If she was worthy of being “on call” to help clergy understand neo-Darwinism on February 11, why would she be unworthy of being on call today? Again: all this is completely orthogonal to any considerations about morality, right? The list is there to demonstrate that “science” can be “ fully harmonious with religious faith,” right? (Removing tongue from cheek now…)
Lute,
Good to see you on UD again.
Sal, I disapprove of such name-calling.
Now let me ask you another question:
Do you approve of quoting an author out of context for the purposes of character aspersion? Do you approve of trying to make a theory seem wrong by attacking the person who came up with it rather than providing evidence that it’s wrong?

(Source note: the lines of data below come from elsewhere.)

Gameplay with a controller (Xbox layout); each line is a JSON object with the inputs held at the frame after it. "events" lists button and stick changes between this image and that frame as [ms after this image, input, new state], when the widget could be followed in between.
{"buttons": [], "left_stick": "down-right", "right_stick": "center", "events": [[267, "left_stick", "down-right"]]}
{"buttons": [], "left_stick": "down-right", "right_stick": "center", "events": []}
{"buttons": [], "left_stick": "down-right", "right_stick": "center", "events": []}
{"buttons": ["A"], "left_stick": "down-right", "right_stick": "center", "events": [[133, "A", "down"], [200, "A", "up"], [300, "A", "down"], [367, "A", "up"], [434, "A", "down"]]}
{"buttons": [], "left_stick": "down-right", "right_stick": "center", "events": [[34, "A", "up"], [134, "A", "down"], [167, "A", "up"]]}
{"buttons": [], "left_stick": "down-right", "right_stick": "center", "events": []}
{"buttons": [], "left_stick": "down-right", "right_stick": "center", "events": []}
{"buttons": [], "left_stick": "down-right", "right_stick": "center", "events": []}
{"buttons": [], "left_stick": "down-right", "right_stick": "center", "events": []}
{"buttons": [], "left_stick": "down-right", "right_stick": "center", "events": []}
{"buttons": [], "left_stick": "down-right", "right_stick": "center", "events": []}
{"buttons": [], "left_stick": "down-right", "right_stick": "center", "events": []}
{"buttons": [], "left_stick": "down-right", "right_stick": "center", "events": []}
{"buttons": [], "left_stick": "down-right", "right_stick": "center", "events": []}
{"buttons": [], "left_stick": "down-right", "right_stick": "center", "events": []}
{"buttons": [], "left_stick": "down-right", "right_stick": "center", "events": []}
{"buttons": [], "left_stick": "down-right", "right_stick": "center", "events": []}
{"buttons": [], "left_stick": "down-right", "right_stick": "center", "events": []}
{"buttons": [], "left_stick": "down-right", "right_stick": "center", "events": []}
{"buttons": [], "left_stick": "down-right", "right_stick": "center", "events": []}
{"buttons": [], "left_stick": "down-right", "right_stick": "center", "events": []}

Yes, if done for humor like:
Darwin does not deserve to be de facto cannonized in churches by the Clergy Letter project.
No I don’t approve of that, and if you are accusing me of that you’re accusing me something that is not happening in this thread.
Criticizing Darwin’s character and life have nothing to do with weighing the merits or demerits of his theory.
That is not my purpose in showing Darwin’s less flattering side or that of Darwinists like Amy Bishop.
He and his ideas are being venerated in churhes, and I’m showing that this is objectionable for a variety of reasons. That’s all.
His theories will die on their own scientific demerits.
I’ve criticized his theory on scientific ground many times. And if you’re unable to grasp the the theoretical and empirical problems with Darwinism, that is your issue not mine.
Your lack of comprehension of the problems with Darwinism doesn’t give you liscense to accuse me of resorting to character assasination as a means of discrediting his supposed “science”.
scordova @153,
So by your actions, you’re permitting us to defame you provided it’s funny?